Naadam (M. Наадам) = the Mongolian summer festival celebrating the “three manly sports”: wrestling, horse racing, and archery. Occurs at different times in different villages throughout the month of June.
Nauriz (K. Наурыз) = the Kazakh new year’s festival, celebrated on the vernal equinox. Read about my experience of it here.
Shin Jil/Janga Jil (M. Шинэ Жил, K. Жаңа Жыл) = the calendar New Year, a social event usually celebrated with a school festival day, evening parties, and toasts throughout the evening.
shul/sopa (M. шөл, K. сопа) – soup.
soum (M. сум) = a Mongolian district, similar to a county; also, the primary town or village of that district.
suutei budaa (M. сүүтэй будаа) – rice cooked in milk to make a kind of soup; for upset stomachs.
suutei tsai/ak chai (M. сүүтэй цай, K. ақ шай) – lit. “milk tea” (Mongolian) or “white tea” (Kazakh).

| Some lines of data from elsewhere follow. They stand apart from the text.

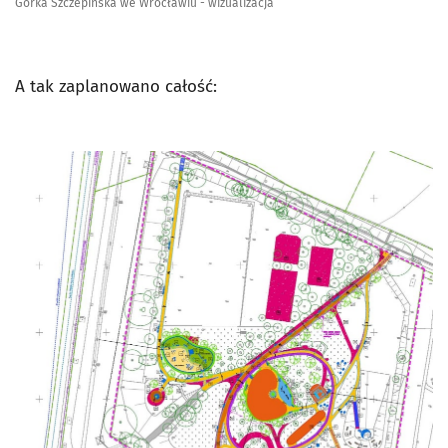
Górka Szczepińska we Wrocławiu - wizualizacja
A tak zaplanowano całość:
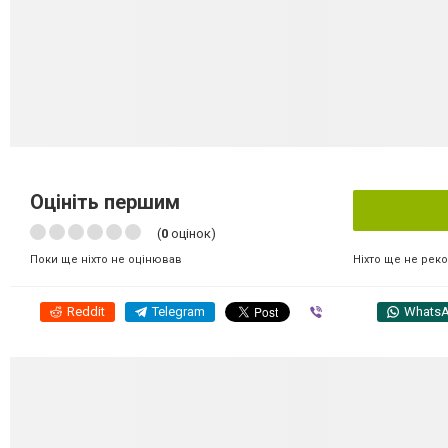
Оцініть першим
(
0
оцінок)
Ніхто ще не рек
Поки ще ніхто не оцінював
Reddit
Telegram
Viber
Whats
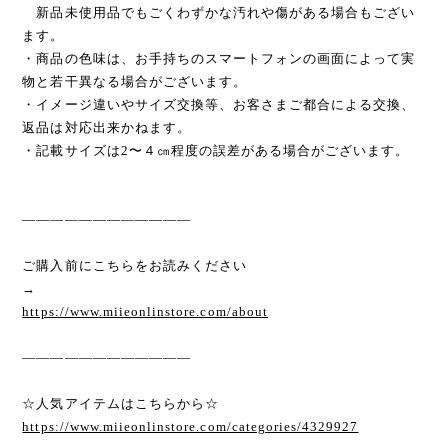
新品未使用品でもごくわずかな汚れや傷がある場合もござい
ます。
・商品の色味は、お手持ちのスマートフォンの画面によって実
物と若干異なる場合がございます。
・イメージ違いやサイズ交換等、お客さまご都合による交換、
返品は対応出来かねます。
・記載サイズは2〜４㎝程度の誤差がある場合がございます。
————————————
ご購入前にこちらをお読みください
→
https://www.miieonlinstore.com/about
————————————
☆人気アイテムはこちらから☆
https://www.miieonlinstore.com/categories/4329927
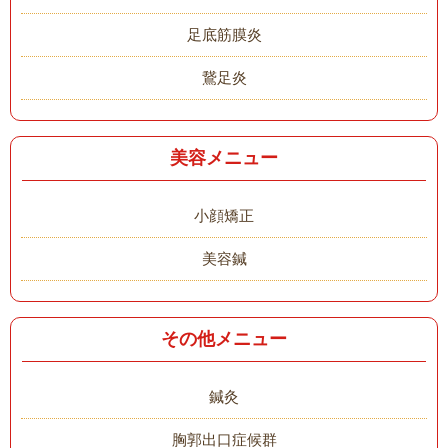
足底筋膜炎
鵞足炎
美容メニュー
小顔矯正
美容鍼
その他メニュー
鍼灸
胸郭出口症候群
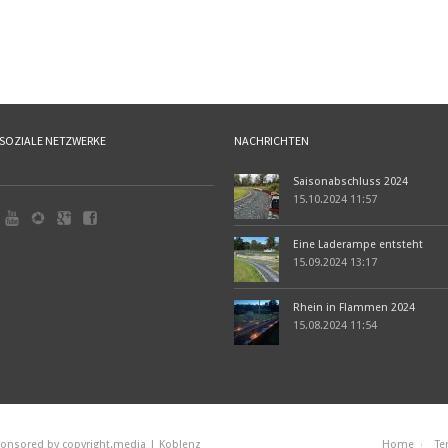
SOZIALE NETZWERKE
NACHRICHTEN
Saisonabschluss 2024
15.10.2024 11:57
Eine Laderampe entsteht
15.09.2024 13:17
Rhein in Flammen 2024
15.08.2024 11:54
onsored by
copyright.media
| Koblenz
Home
Te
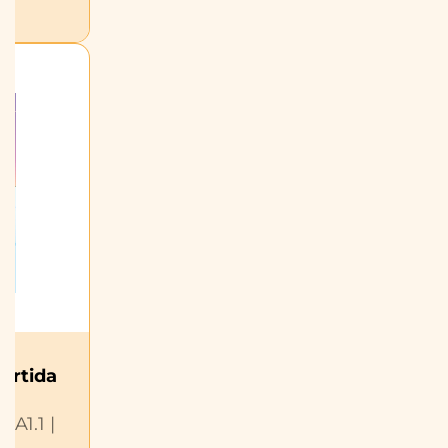
tártida
| A1.1 |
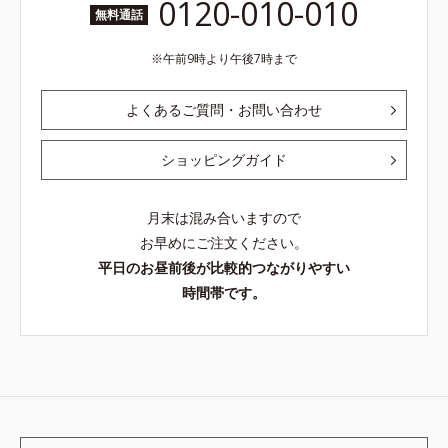
0120-010-010
無料通話
午前9時より午後7時まで
よくあるご質問・お問い合わせ
ショッピングガイド
月末は混み合いますので
お早めにご注文ください。
平日のお昼前後が比較的つながりやすい
時間帯です。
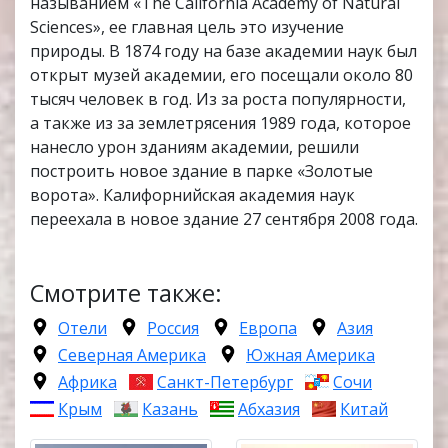
называнием «The California Academy of Natural
Sciences», ее главная цель это изучение
природы. В 1874 году на базе академии наук был
открыт музей академии, его посещали около 80
тысяч человек в год. Из за роста популярности,
а также из за землетрясения 1989 года, которое
нанесло урон зданиям академии, решили
построить новое здание в парке «Золотые
ворота». Калифорнийская академия наук
переехала в новое здание 27 сентября 2008 года.
Смотрите также:
Отели
Россия
Европа
Азия
Северная Америка
Южная Америка
Африка
Санкт-Петербург
Сочи
Крым
Казань
Абхазия
Китай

Tea steeped in milk; both Kazakhs and Mongolians drink it like water.
tarak/airan (M. тараг, K. айран) = thin, sour yogurt. It is very delicious.
Tsagaan Sar (M. Цагаан Сар) = the Mongolian lunar new year, literally called “the white month”. A holiday for visiting family and friends, and exchanging gifts. Occurs in mid-February.

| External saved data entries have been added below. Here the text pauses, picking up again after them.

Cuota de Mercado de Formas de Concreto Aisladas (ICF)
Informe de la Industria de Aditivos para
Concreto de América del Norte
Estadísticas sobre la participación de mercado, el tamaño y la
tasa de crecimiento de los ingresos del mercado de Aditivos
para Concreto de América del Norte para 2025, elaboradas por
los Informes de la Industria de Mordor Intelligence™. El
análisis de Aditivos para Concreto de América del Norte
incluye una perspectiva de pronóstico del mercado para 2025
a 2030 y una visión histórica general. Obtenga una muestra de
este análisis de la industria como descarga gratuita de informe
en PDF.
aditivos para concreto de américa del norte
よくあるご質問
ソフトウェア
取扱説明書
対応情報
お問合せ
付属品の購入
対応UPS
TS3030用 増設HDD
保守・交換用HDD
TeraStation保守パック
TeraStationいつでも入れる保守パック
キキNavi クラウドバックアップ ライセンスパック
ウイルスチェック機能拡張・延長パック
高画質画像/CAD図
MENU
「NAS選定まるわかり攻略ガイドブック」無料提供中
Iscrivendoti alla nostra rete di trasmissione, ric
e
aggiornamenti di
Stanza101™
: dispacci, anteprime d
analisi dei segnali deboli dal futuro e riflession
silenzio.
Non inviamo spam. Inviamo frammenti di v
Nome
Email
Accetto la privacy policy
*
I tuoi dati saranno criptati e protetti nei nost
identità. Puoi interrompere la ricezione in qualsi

tsuivan/kurdak (M. цуйван, K. құрдақ) – a noodle dish! Steamed noodles, meat, and sometimes veggies.
tugrik (M. төгрөг) = the Mongolian unit of currency. $1 US is about 2,000 tugriks.
xashaa (M. хашаа) = literally, “fence”. Usually refers to the fenced-in property where a family lives in several gers or wooden houses.
xurag (M. хурга) – a dish of chopped fried meat; sort of like a stir-fry.
xuzur (M. хөзөр) = cards, both the deck and a specific game.
xuushuur (M., K. хуушуур) = fried meat or potato pasties.